YOUR OBJECTIVE: Among the entries below, please repeat exactly and only the lines from the line containing "-2,056.2 | -51.7 |" to the line containing "-998.5 | -35.4 |", both lines included.

Source texts of formatted documents:
---------------
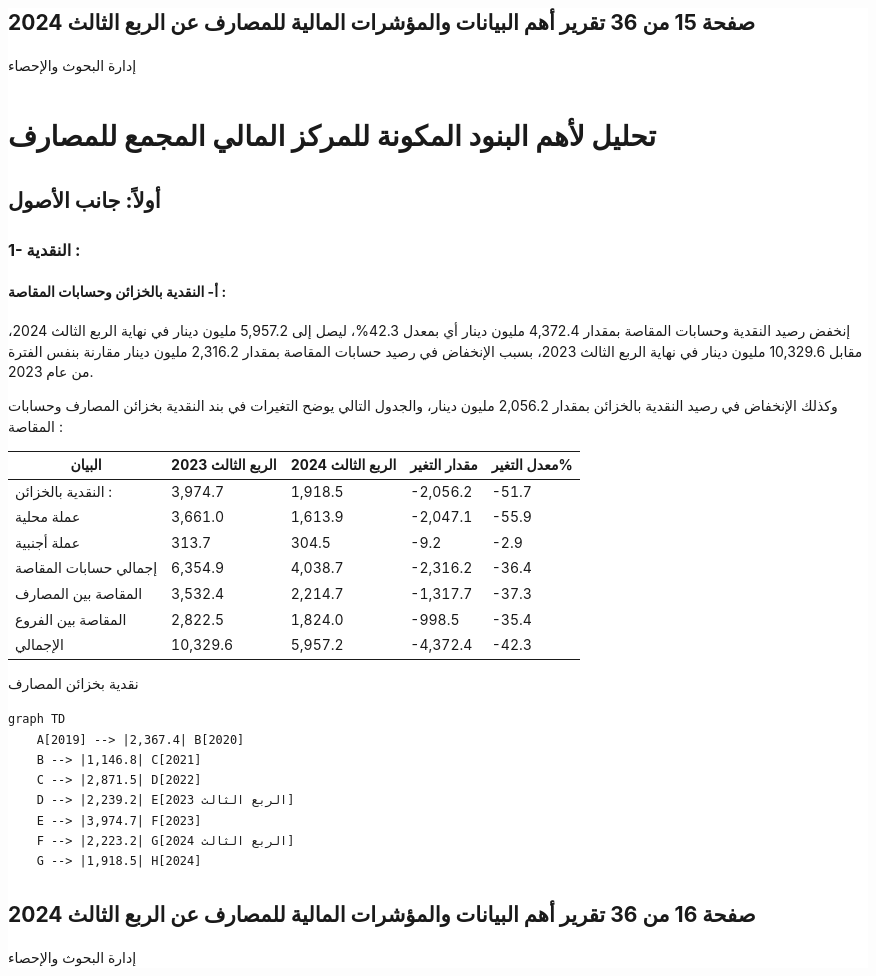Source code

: صفحة 15 من 36
تقرير أهم البيانات والمؤشرات المالية للمصارف عن الربع الثالث 2024
---
إدارة البحوث والإحصاء

# تحليل لأهم البنود المكونة للمركز المالي المجمع للمصارف

## أولاً: جانب الأصول

### 1- النقدية :

#### أ- النقدية بالخزائن وحسابات المقاصة :

إنخفض رصيد النقدية وحسابات المقاصة بمقدار 4,372.4 مليون دينار أي بمعدل 42.3%، ليصل إلى 5,957.2 مليون دينار في نهاية الربع الثالث 2024، مقابل 10,329.6 مليون دينار في نهاية الربع الثالث 2023، بسبب الإنخفاض في رصيد حسابات المقاصة بمقدار 2,316.2 مليون دينار مقارنة بنفس الفترة من عام 2023.

وكذلك الإنخفاض في رصيد النقدية بالخزائن بمقدار 2,056.2 مليون دينار، والجدول التالي يوضح التغيرات في بند النقدية بخزائن المصارف وحسابات المقاصة :

| البيان | الربع الثالث 2023 | الربع الثالث 2024 | مقدار التغير | معدل التغير% |
|--------|-------------------|-------------------|---------------|---------------|
| النقدية بالخزائن : | 3,974.7 | 1,918.5 | -2,056.2 | -51.7 |
| عملة محلية | 3,661.0 | 1,613.9 | -2,047.1 | -55.9 |
| عملة أجنبية | 313.7 | 304.5 | -9.2 | -2.9 |
| إجمالي حسابات المقاصة | 6,354.9 | 4,038.7 | -2,316.2 | -36.4 |
| المقاصة بين المصارف | 3,532.4 | 2,214.7 | -1,317.7 | -37.3 |
| المقاصة بين الفروع | 2,822.5 | 1,824.0 | -998.5 | -35.4 |
| الإجمالي | 10,329.6 | 5,957.2 | -4,372.4 | -42.3 |

نقدية بخزائن المصارف

```mermaid
graph TD
    A[2019] --> |2,367.4| B[2020]
    B --> |1,146.8| C[2021]
    C --> |2,871.5| D[2022]
    D --> |2,239.2| E[الربع الثالث 2023]
    E --> |3,974.7| F[2023]
    F --> |2,223.2| G[الربع الثالث 2024]
    G --> |1,918.5| H[2024]
```

صفحة 16 من 36
تقرير أهم البيانات والمؤشرات المالية للمصارف عن الربع الثالث 2024
---
إدارة البحوث والإحصاء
---------------
RESPONSE TO THIS TASK:
| النقدية بالخزائن : | 3,974.7 | 1,918.5 | -2,056.2 | -51.7 |
| عملة محلية | 3,661.0 | 1,613.9 | -2,047.1 | -55.9 |
| عملة أجنبية | 313.7 | 304.5 | -9.2 | -2.9 |
| إجمالي حسابات المقاصة | 6,354.9 | 4,038.7 | -2,316.2 | -36.4 |
| المقاصة بين المصارف | 3,532.4 | 2,214.7 | -1,317.7 | -37.3 |
| المقاصة بين الفروع | 2,822.5 | 1,824.0 | -998.5 | -35.4 |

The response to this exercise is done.